Ударил выстрел пушки, и вслед за огненным озарением, всклубившимся и угасшим, вязкая просинь ночи разом стиснулась, спрессовалась до чернильности, и Костя тотчас, силясь прожечь взглядом темноту, увидеть, что там делалось в орудийном ровике, рывком выдернул кольцо гранаты, жарко, почудилось, оглушительно кинул Улоге: «Давай!» — и выметнул на ноги из снега как бы вмиг полегчавшее тело…
Взрывы гранат слились там, в ровике, и он увидел, как чуть различимо вихлясто бросилась одинокая фигура от орудия, справа от Кости треснул коротко автомат, и черным пятном, нелепо осела фигура в белый снег.
ГЛАВА ДЕВЯТАЯ
Совещание по «новым делам», как их Куропавин про себя называл, теперь, после возвращения из Москвы, проходило не в горкоме, а в кабинете директора комбината — именно он и предложил собраться тут во второй половине дня, — и вел его Кунанбаев, сидевший на обычном своем месте за столом. Куропавин перед началом совещания наотрез отказался сесть к столу рядом. На уговоры Кунанбаева ответил со смешком, но твердо:
— Ну, если нужна партийная поддержка, то вон парторг ЦК товарищ Макарычев — пусть садится! И по праву, он — первый партийный глаз на комбинате и первый же ответчик. — Взяв за локоть Макарычева, выводя его из толпившихся в кабинете людей, подтолкнул вперед: — Давай, Андрей Федорович!
Сам Куропавин сел в начале приставного стола, рассудив: совещание в комбинате — им, двум руководителям, и карты в руки. Покашивая глазами влево, на Кунанбаева и Макарычева, сидевших теперь рядом, невольно в какой-то момент подумал: «И время, и военная обстановка их тоже изменили — не только внешне… мудрости, цепкости прибавилось!»
Накануне Куропавин вернулся из Алма-Аты с республиканского кустового совещания секретарей. В городе — «отце яблок» — уже разгуливалась весна: буйно, бело-розово дымились отроги гор — цвели сады, и солнце прожигало арочные сплетения крон ореховых деревьев над проезжими частями улиц — ажурно-четкие и бесконечные кружева лежали на асфальте, на булыжных мостовых; медовые, яблочно-абрикосовые ароматы мешались с горьковато-шафранным духом миндаля, грецких орехов, разомлелых в теплой весенней купели; пчелиное жужжание, басовитое гуденье шмелей вплеталось в непритязательную, но успокаивающую мелодию говорливых арыков, бежавших по улицам города невесть куда.

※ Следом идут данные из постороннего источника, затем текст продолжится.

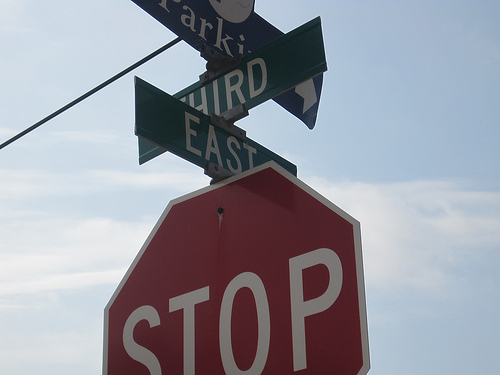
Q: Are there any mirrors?
A: No, there are no mirrors.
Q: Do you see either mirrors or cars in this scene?
A: No, there are no mirrors or cars.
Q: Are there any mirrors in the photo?
A: No, there are no mirrors.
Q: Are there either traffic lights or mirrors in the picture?
A: No, there are no mirrors or traffic lights.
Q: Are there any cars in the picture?
A: No, there are no cars.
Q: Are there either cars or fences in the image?
A: No, there are no cars or fences.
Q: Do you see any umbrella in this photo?
A: No, there are no umbrellas.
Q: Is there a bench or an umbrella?
A: No, there are no umbrellas or benches.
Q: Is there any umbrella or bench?
A: No, there are no umbrellas or benches.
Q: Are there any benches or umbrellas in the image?
A: No, there are no umbrellas or benches.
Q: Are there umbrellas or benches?
A: No, there are no umbrellas or benches.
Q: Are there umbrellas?
A: No, there are no umbrellas.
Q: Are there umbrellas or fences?
A: No, there are no umbrellas or fences.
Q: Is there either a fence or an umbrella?
A: No, there are no umbrellas or fences.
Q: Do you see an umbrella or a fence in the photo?
A: No, there are no umbrellas or fences.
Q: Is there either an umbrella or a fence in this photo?
A: No, there are no umbrellas or fences.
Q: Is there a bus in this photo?
A: No, there are no buses.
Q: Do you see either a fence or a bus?
A: No, there are no buses or fences.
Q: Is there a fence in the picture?
A: No, there are no fences.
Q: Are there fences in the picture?
A: No, there are no fences.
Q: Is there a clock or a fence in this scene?
A: No, there are no fences or clocks.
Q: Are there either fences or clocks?
A: No, there are no fences or clocks.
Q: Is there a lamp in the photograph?
A: No, there are no lamps.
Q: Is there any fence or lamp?
A: No, there are no lamps or fences.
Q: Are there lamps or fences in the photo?
A: No, there are no lamps or fences.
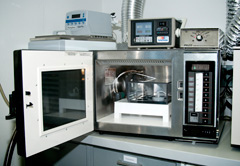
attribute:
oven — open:
[4, 49, 225, 160]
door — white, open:
[5, 50, 95, 159]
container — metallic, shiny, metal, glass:
[124, 81, 172, 105]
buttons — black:
[188, 72, 208, 125]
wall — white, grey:
[1, 0, 227, 166]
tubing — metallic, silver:
[122, 1, 240, 57]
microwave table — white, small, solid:
[114, 97, 172, 121]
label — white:
[123, 155, 138, 164]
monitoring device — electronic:
[128, 18, 183, 49]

И Куропавину, кому случалось быть здесь не раз, любившему этот своеобразный и неповторимый город, в какие-то секунды забывчивости — хотя и удалось выкроить всего не больше часа, пройтись пешком в здание ЦК — чудилось: так неимоверно далеки отсюда фронт, война, и однако на заборах и стенах — призывные плакаты, суровые военные лозунги на воротах заводов, молчаливые очереди у хлебных лавок, продмагов, заметная людская разношерстица, повышенная плотность жителей — ничего не поделаешь, и этот город принял свою долю эвакуированных.